# Thunder valley raceway in Indiana



## brownie374 (Nov 21, 2007)

I cant find the post but someone was looking for the address to this track.They have an oval and I believe a 1/32 track.Thunder vallay raceway 414 s. laurel st. Mishawaka In.


----------



## Sundance (May 5, 2003)

They race Oval on Friday night and 1/32 on Saturday morning.:woohoo:


----------



## tazman052186 (Oct 19, 2005)

Is the track still open and when are you guys racing. I used to race when there was a track down in Plymouth but it moved up there. Im looking to get back in to racing but need stuff to race. Wanted to see when you guys where racing and open to come check it out and get back into the hang of it.


----------



## Dino2 (Sep 14, 2011)

*Wow*

Although I am a new member here that Mishawaka address sounds right on
Dino2


----------



## hydroracer (Feb 18, 2004)

mishawaka is Thazer Raceway....not sure if they do oval at all though....if they do, let me know and I'll see about getting a car!


----------



## tazman052186 (Oct 19, 2005)

Where is thazer at and when do they run? I called the numbers I found and they dont work at all.


----------



## wnovess99onebay (Aug 9, 2010)

Guy at State Line Hobby Shop gave me a card for Thazer Raceway back in January. Never been there, wanted to go but the cars they race are just too different from what we use around here. Hate to build something to just race it once. If they raced FCR cars I would go, frequently. The card says they have a 135 fot American Hillclimb and a 1/32 home track. 2919 Mishawaka Ave, South Bend IN 46615

574-232-2118


----------



## glueside (Jul 31, 2010)

Thazer used to be a gentleman by the name of Dave Gehring. One HELL of a great racer and good all around person. If anyone is there tell Dave "HI" from the "Real SPR" - he will understand.


----------



## tazman052186 (Oct 19, 2005)

so they arent raceing fcr cars anymore. that stinks. just need to know if thunder valley is open and see what they race. i know back when i was racin with them they were talking about thazer and thunder valley goin in together in one big biulding. i will have to call the number and see what else they race so i can try and get a couple cars to race there. where is state line hobby shop at and do they race slots there?


----------



## wnovess99onebay (Aug 9, 2010)

If you want to race FCR cars just come to Kalamazoo. We have three classes of FCR racing. Flexi racing never took off around here. Racing is year-round.


----------



## brownie374 (Nov 21, 2007)

What are the 3 classes of fcr?


----------



## hydroracer (Feb 18, 2004)

wnovess99onebay said:


> If you want to race FCR cars just come to Kalamazoo. We have three classes of FCR racing. Flexi racing never took off around here. Racing is year-round.

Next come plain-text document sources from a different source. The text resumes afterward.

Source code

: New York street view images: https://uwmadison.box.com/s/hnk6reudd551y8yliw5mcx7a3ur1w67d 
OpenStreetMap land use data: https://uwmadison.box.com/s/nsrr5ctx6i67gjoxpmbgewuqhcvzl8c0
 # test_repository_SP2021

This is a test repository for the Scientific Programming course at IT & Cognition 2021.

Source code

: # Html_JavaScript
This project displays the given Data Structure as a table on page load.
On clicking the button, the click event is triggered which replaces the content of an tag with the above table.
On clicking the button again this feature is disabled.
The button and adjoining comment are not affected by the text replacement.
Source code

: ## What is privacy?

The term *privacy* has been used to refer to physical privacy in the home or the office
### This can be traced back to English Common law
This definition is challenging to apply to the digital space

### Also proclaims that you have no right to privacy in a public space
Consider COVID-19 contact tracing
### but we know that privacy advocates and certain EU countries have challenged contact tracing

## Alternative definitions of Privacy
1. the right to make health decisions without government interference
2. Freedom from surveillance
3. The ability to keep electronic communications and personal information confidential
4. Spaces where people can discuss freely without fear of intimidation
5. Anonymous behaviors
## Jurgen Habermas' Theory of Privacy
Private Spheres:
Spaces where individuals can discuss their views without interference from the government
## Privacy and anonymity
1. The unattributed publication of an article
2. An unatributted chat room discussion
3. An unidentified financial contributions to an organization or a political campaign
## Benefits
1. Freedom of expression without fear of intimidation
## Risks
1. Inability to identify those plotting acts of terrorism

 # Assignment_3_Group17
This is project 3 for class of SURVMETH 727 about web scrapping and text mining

what is the name of the track up there? Also, are they running oval?


----------



## kazooracer (Jul 19, 2005)

This is the track we're racing at. It's just south of Kalamazoo:

Slots Raceway is located at 5170 S. Ave East Vicksburg, MI 49097
Phone # 269-217-7121
8 lane Gerding oval
1/8th mile drag strip
Doors open at 6PM, racing starts at 7PM
Summer: Wednesday only
Winter: Wednesday, Friday and Saturday 

I may be wrong but I think the tentative schedule for this Fall will be:

Wednesdays: 1948-1959 Hardbody and some sort of FCR class.
Fridays: Stock FCR with handout and FCR hardbody.
Saturdays: 1/8 drag strip

Last year we would have 25+ racers show up on Fridays for the FCR handout series, and I think 75+ cars for drag racing on Saturdays.


----------



## Sundance (May 5, 2003)

Thazers and Thunder valley are racing. Thunder Valley has a High bank oval that is wicked. Thazers has a restored 60's era cross over road course. its just bad fun!!! Dave at Thazers One hell of a great guy, Brian At Thunder Valley is great too. All the guys who race at both track are super.


----------



## hydroracer (Feb 18, 2004)

sundance....when are they racing at Thunder Valley? also, what are they racing?


----------



## thayerracing (Aug 17, 2008)

Anyone have any info on thunder valley????????????


----------



## Sundance (May 5, 2003)

Thunder Valley
Race Friday nights 
Location 5th & laural 
Hardbody FCR , JK Modifieds 
High bank oval very fast.


----------



## thayerracing (Aug 17, 2008)

That sucks that the only time they are open???


----------



## Sundance (May 5, 2003)

I don't know they just changed management.They were open onSaturday morning don't know if they will be doing that this winter. I don't have the phone number any more.


----------